* _Exercise aim_: Every line of the material below needs to be copied exactly; omit the pictures.
Excerpted data: Begin
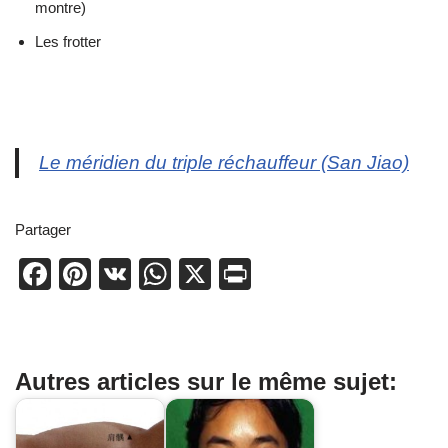
montre)
Les frotter
Le méridien du triple réchauffeur (San Jiao)
Partager
F
Pi
V
W
X
Pr
a
nt
K
h
in
c
er
at
t
e
e
s
Autres articles sur le même sujet:
b
st
A
o
p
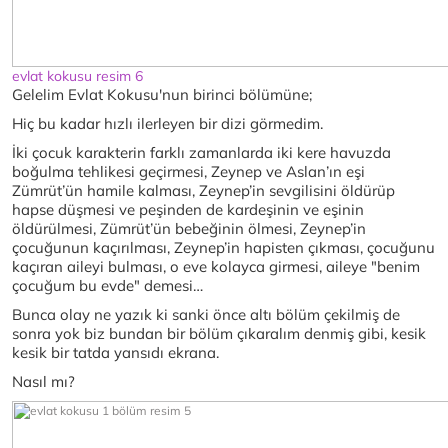
evlat kokusu resim 6
Gelelim Evlat Kokusu'nun birinci bölümüne;
Hiç bu kadar hızlı ilerleyen bir dizi görmedim.
İki çocuk karakterin farklı zamanlarda iki kere havuzda
boğulma tehlikesi geçirmesi, Zeynep ve Aslan’ın eşi
Zümrüt’ün hamile kalması, Zeynep’in sevgilisini öldürüp
hapse düşmesi ve peşinden de kardeşinin ve eşinin
öldürülmesi, Zümrüt’ün bebeğinin ölmesi, Zeynep’in
çocuğunun kaçırılması, Zeynep’in hapisten çıkması, çocuğunu
kaçıran aileyi bulması, o eve kolayca girmesi, aileye "benim
çocuğum bu evde" demesi…
Bunca olay ne yazık ki sanki önce altı bölüm çekilmiş de
sonra yok biz bundan bir bölüm çıkaralım denmiş gibi, kesik
kesik bir tatda yansıdı ekrana.
Nasıl mı?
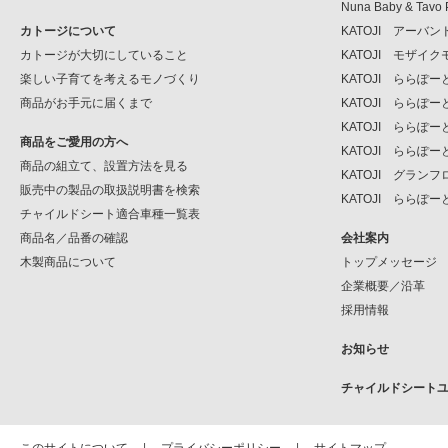
Nuna Baby & Tavo 
カトージについて
KATOJI アーバ
カトージが大切にしていること
KATOJI モザイ
楽しい子育てを考えるモノづくり
KATOJI ららぽ
商品がお手元に届くまで
KATOJI ららぽ
KATOJI ららぽー
商品をご愛用の方へ
KATOJI ららぽー
商品の組立て、設置方法を見る
KATOJI グラン
販売中の製品の取扱説明書を検索
KATOJI ららぽー
チャイルドシート適合車種一覧表
商品名／品番の確認
会社案内
木製商品について
トップメッセージ
企業概要／沿革
採用情報
お知らせ
チャイルドシート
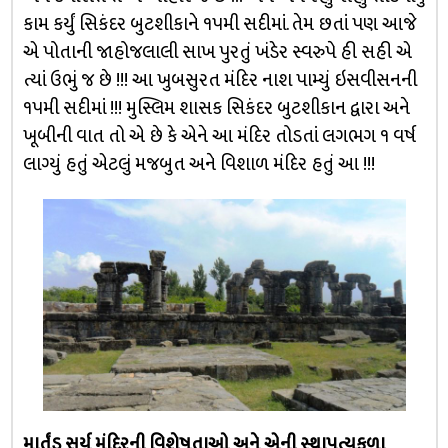
કામ કર્યું સિકંદર બુટશીકાને ૧૫મી સદીમાં. તેમ છતાં પણ આજે
એ પોતાની જાહોજલાલી સાખ પુરતું ખંડેર સ્વરુપે હી સહી એ
ત્યાં ઉભું જ છે !!! આ ખુબસુરત મંદિર નાશ પામ્યું ઇસવીસનની
૧૫મી સદીમાં !!! મુસ્લિમ શાસક સિકંદર બુટશીકાન દ્વારા અને
ખૂબીની વાત તો એ છે કે એને આ મંદિર તોડતાં લગભગ ૧ વર્ષ
લાગ્યું હતું એટલું મજબુત અને વિશાળ મંદિર હતું આ !!!
માર્તંડ સૂર્ય મંદિરની વિશેષતાઓ અને એની સ્થાપત્યકળા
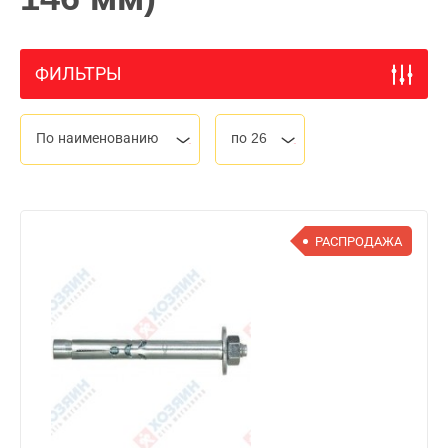
ФИЛЬТРЫ
По наименованию
по 26
РАСПРОДАЖА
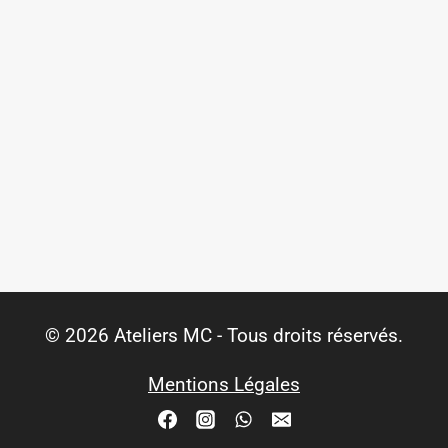
© 2026 Ateliers MC - Tous droits réservés.
Mentions Légales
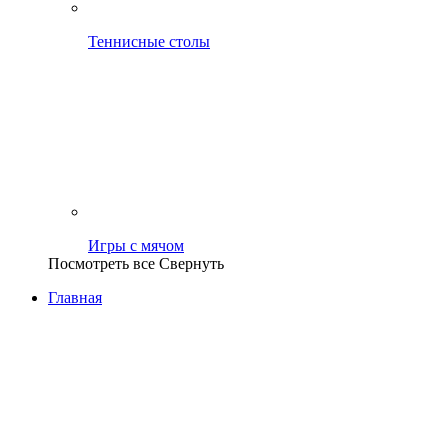
Теннисные столы
Игры с мячом
Посмотреть все
Свернуть
Главная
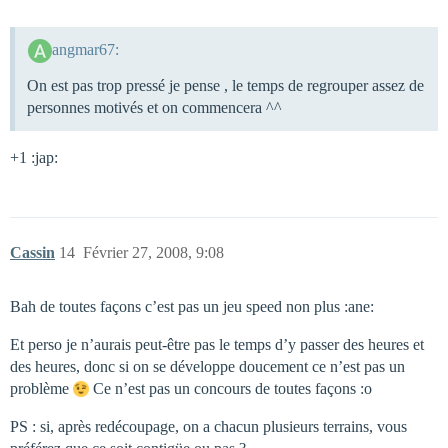
angmar67:
On est pas trop pressé je pense , le temps de regrouper assez de
personnes motivés et on commencera ^^
+1 :jap:
Cassin
14
Février 27, 2008, 9:08
Bah de toutes façons c’est pas un jeu speed non plus :ane:
Et perso je n’aurais peut-être pas le temps d’y passer des heures et
des heures, donc si on se développe doucement ce n’est pas un
problème
Ce n’est pas un concours de toutes façons :o
PS : si, après redécoupage, on a chacun plusieurs terrains, vous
Excerpted data: End
* _Response to this task_:
montre)
Les frotter
Le méridien du triple réchauffeur (San Jiao)
Partager
F
Pi
V
W
X
Pr
a
nt
K
h
in
c
er
at
t
e
e
s
Autres articles sur le même sujet:
b
st
A
o
p
evlat kokusu resim 6
Gelelim Evlat Kokusu'nun birinci bölümüne;
Hiç bu kadar hızlı ilerleyen bir dizi görmedim.
İki çocuk karakterin farklı zamanlarda iki kere havuzda
boğulma tehlikesi geçirmesi, Zeynep ve Aslan’ın eşi
Zümrüt’ün hamile kalması, Zeynep’in sevgilisini öldürüp
hapse düşmesi ve peşinden de kardeşinin ve eşinin
öldürülmesi, Zümrüt’ün bebeğinin ölmesi, Zeynep’in
çocuğunun kaçırılması, Zeynep’in hapisten çıkması, çocuğunu
kaçıran aileyi bulması, o eve kolayca girmesi, aileye "benim
çocuğum bu evde" demesi…
Bunca olay ne yazık ki sanki önce altı bölüm çekilmiş de
sonra yok biz bundan bir bölüm çıkaralım denmiş gibi, kesik
kesik bir tatda yansıdı ekrana.
Nasıl mı?
Nuna Baby & Tavo 
カトージについて
KATOJI アーバ
カトージが大切にしていること
KATOJI モザイ
楽しい子育てを考えるモノづくり
KATOJI ららぽ
商品がお手元に届くまで
KATOJI ららぽ
KATOJI ららぽー
商品をご愛用の方へ
KATOJI ららぽー
商品の組立て、設置方法を見る
KATOJI グラン
販売中の製品の取扱説明書を検索
KATOJI ららぽー
チャイルドシート適合車種一覧表
商品名／品番の確認
会社案内
木製商品について
トップメッセージ
企業概要／沿革
採用情報
お知らせ
チャイルドシート
કામ કર્યું સિકંદર બુટશીકાને ૧૫મી સદીમાં. તેમ છતાં પણ આજે
એ પોતાની જાહોજલાલી સાખ પુરતું ખંડેર સ્વરુપે હી સહી એ
ત્યાં ઉભું જ છે !!! આ ખુબસુરત મંદિર નાશ પામ્યું ઇસવીસનની
૧૫મી સદીમાં !!! મુસ્લિમ શાસક સિકંદર બુટશીકાન દ્વારા અને
ખૂબીની વાત તો એ છે કે એને આ મંદિર તોડતાં લગભગ ૧ વર્ષ
લાગ્યું હતું એટલું મજબુત અને વિશાળ મંદિર હતું આ !!!
માર્તંડ સૂર્ય મંદિરની વિશેષતાઓ અને એની સ્થાપત્યકળા
ФИЛЬТРЫ
По наименованию
по 26
РАСПРОДАЖА
© 2026 Ateliers MC - Tous droits réservés.
Mentions Légales
Теннисные столы
Игры с мячом
Посмотреть все
Свернуть
Главная
angmar67:
On est pas trop pressé je pense , le temps de regrouper assez de
personnes motivés et on commencera ^^
+1 :jap:
Cassin
14
Février 27, 2008, 9:08
Bah de toutes façons c’est pas un jeu speed non plus :ane:
Et perso je n’aurais peut-être pas le temps d’y passer des heures et
des heures, donc si on se développe doucement ce n’est pas un
problème
Ce n’est pas un concours de toutes façons :o
PS : si, après redécoupage, on a chacun plusieurs terrains, vous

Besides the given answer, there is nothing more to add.